Questões propostas:
1 – Segundo o trecho sobre banda larga, quantas cidades-sede da Copa das Confederações ofereceram a tecnologia 4G aos usuários de smartphones?
2 – Copie do trecho sobre banda larga a passagem que vai de "Nas telecomunicações, a" até "da iniciativa privada.", inclusive.
3 – Retome o trecho sobre banda larga e dê continuidade a ele a partir do ponto em que termina.

Nas telecomunicações, a aceleração do Programa Nacional de Banda Larga, com investimentos em infraestrutura e na aquisição de conhecimento tecnológico, mostrou resultados já na Copa das Confederações, realizada no último mês de junho. Todas as seis cidades-sede do torneio ofereceram a tecnologia 4G aos usuários de smartphones. No Mundial do ano que vem as 12 sedes serão abarcadas. Mais do que agregar confiabilidade às ligações telefônicas e velocidade aos aplicativos e down-loads executados pelos celulares, fala-se aqui em estruturar uma base tecnológica para abrir portas ao desenvolvimento econômico. O plano de banda larga diminui as distâncias físicas, amplia a oferta de oportunidades de negócio e, como consequência, atua como vetor para reduzir as desigualdades regionais. Tudo isso num cenário que apresenta importantes investimentos da iniciativa privada.

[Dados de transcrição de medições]
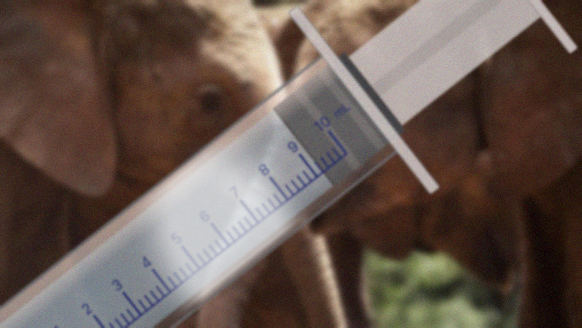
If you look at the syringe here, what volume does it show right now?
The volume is 9.2 mL
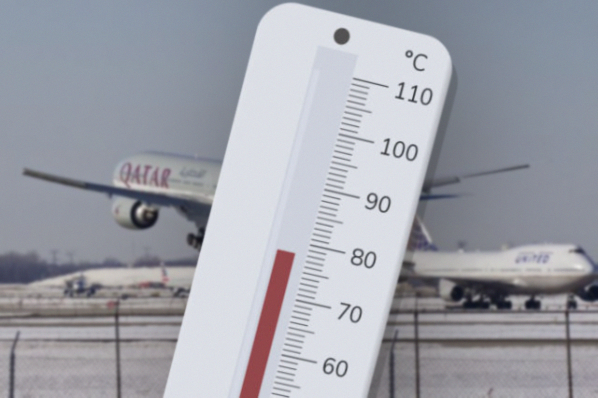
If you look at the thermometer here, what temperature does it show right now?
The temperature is 78 °C
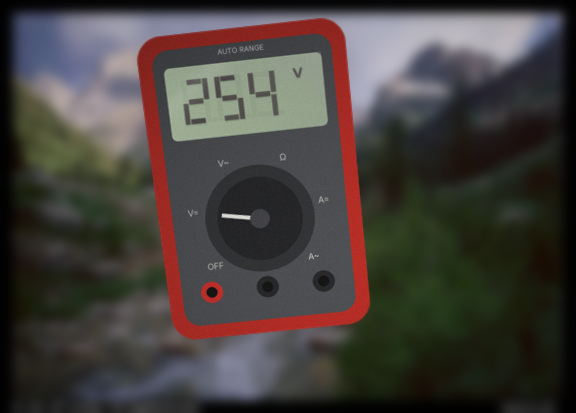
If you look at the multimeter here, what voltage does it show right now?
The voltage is 254 V
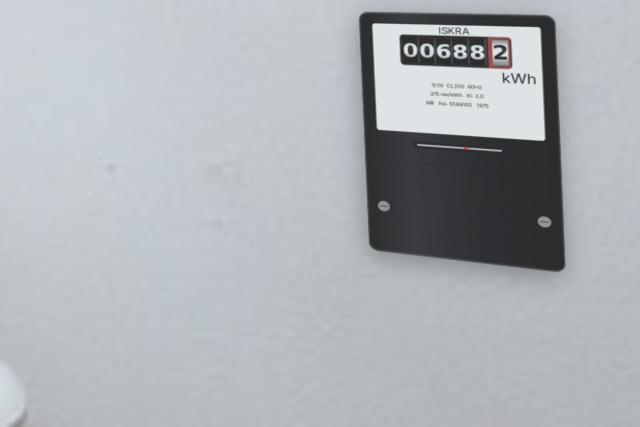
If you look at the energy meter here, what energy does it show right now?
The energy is 688.2 kWh
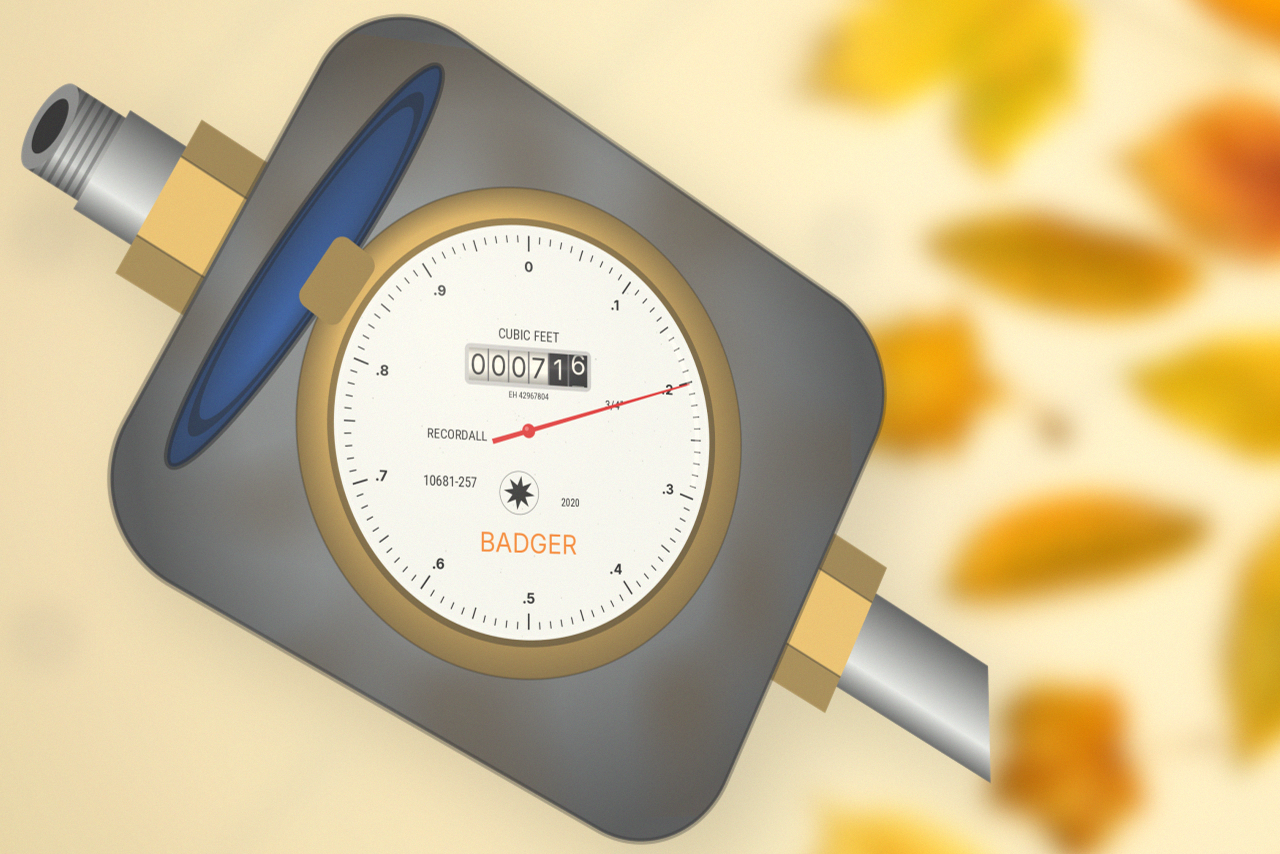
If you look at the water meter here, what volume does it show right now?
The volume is 716.20 ft³
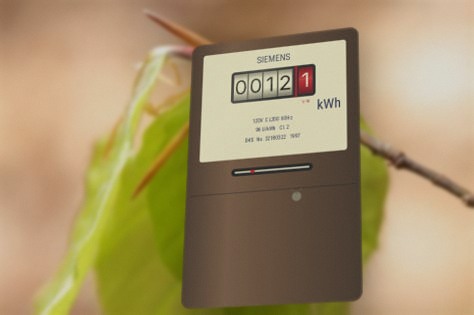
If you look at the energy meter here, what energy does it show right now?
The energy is 12.1 kWh
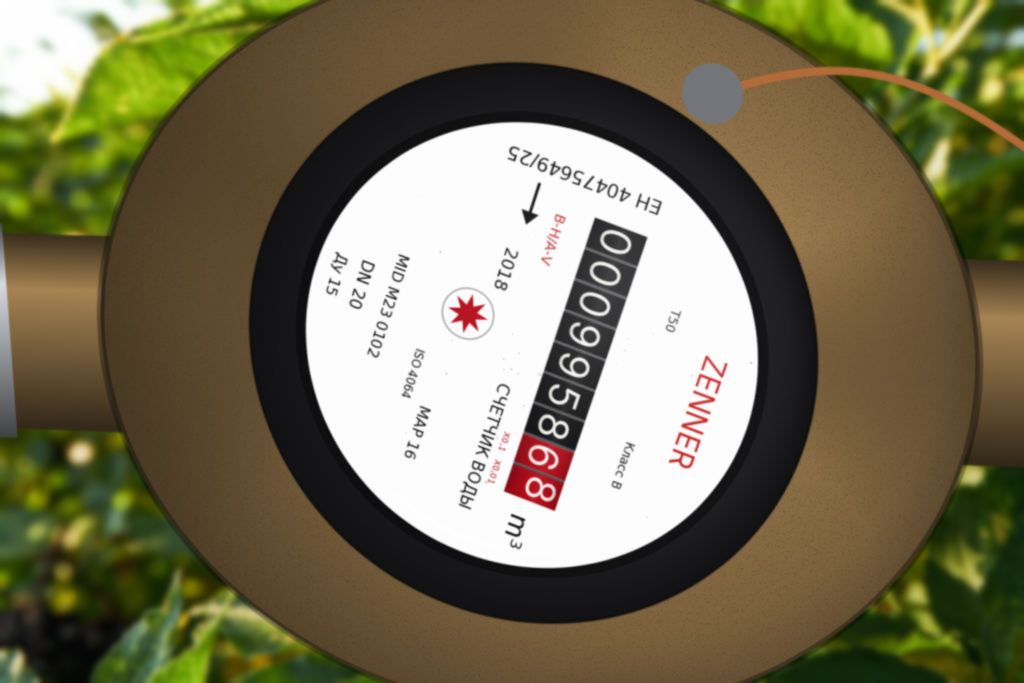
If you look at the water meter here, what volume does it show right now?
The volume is 9958.68 m³
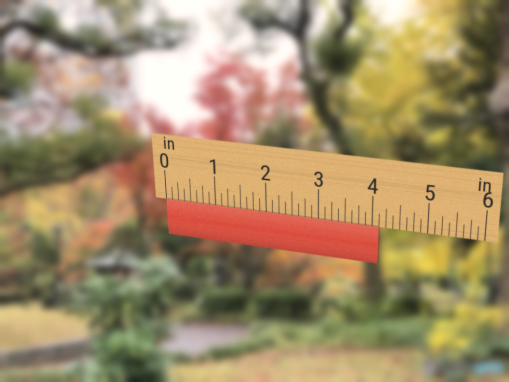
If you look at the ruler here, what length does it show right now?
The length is 4.125 in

Respostas às tarefas:
1 – Todas as seis cidades-sede do torneio.

2 –
Nas telecomunicações, a aceleração do Programa Nacional de Banda Larga, com investimentos em infraestrutura e na aquisição de conhecimento tecnológico, mostrou resultados já na Copa das Confederações, realizada no último mês de junho. Todas as seis cidades-sede do torneio ofereceram a tecnologia 4G aos usuários de smartphones. No Mundial do ano que vem as 12 sedes serão abarcadas. Mais do que agregar confiabilidade às ligações telefônicas e velocidade aos aplicativos e down-loads executados pelos celulares, fala-se aqui em estruturar uma base tecnológica para abrir portas ao desenvolvimento econômico. O plano de banda larga diminui as distâncias físicas, amplia a oferta de oportunidades de negócio e, como consequência, atua como vetor para reduzir as desigualdades regionais. Tudo isso num cenário que apresenta importantes investimentos da iniciativa privada.

3 –
O ambiente de Copa e Olimpíadas joga luzes também sobre a base do esporte. Não se constrói uma potência olímpica – nem se democratiza o conceito de que a atividade física é primordial para a saúde e o desenvolvimento social – sem investimento no esporte educacional. E o Brasil tem uma dívida com suas escolas, em grande parte desprovidas de infraestrutura mínima para a prática esportiva. É nessa perspectiva de resgate que o governo federal está construindo 6 mil ginásios e cobrindo 4 mil quadras em escolas públicas. Parcerias do Ministério do Esporte com o MEC e as Forças Armadas – programas Segundo Tempo, Mais Educação e Forças no Esporte – podem beneficiar 7 milhões de estudantes em 2014. A valorização do professor de educação física, que passa necessariamente pelo reconhecimento da disciplina como componente curricular obrigatório, é ponto importante nesse processo de reestruturação.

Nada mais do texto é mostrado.